### WHAT IS NEEDED
Pictures in the records should not be copied, but every other part must be repeated exactly.

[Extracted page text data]
::::::::::
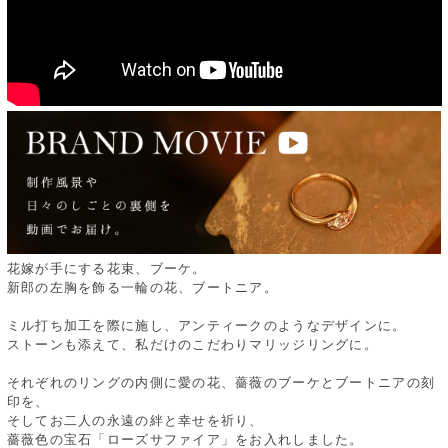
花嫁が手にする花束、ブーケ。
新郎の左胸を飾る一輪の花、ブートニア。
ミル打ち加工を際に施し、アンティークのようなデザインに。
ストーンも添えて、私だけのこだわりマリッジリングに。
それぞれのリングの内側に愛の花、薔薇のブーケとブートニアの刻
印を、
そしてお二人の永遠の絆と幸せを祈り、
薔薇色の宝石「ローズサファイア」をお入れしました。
::::::::::
### RESULT OF THIS EXERCISE
花嫁が手にする花束、ブーケ。
新郎の左胸を飾る一輪の花、ブートニア。
ミル打ち加工を際に施し、アンティークのようなデザインに。
ストーンも添えて、私だけのこだわりマリッジリングに。
それぞれのリングの内側に愛の花、薔薇のブーケとブートニアの刻
印を、
そしてお二人の永遠の絆と幸せを祈り、
薔薇色の宝石「ローズサファイア」をお入れしました。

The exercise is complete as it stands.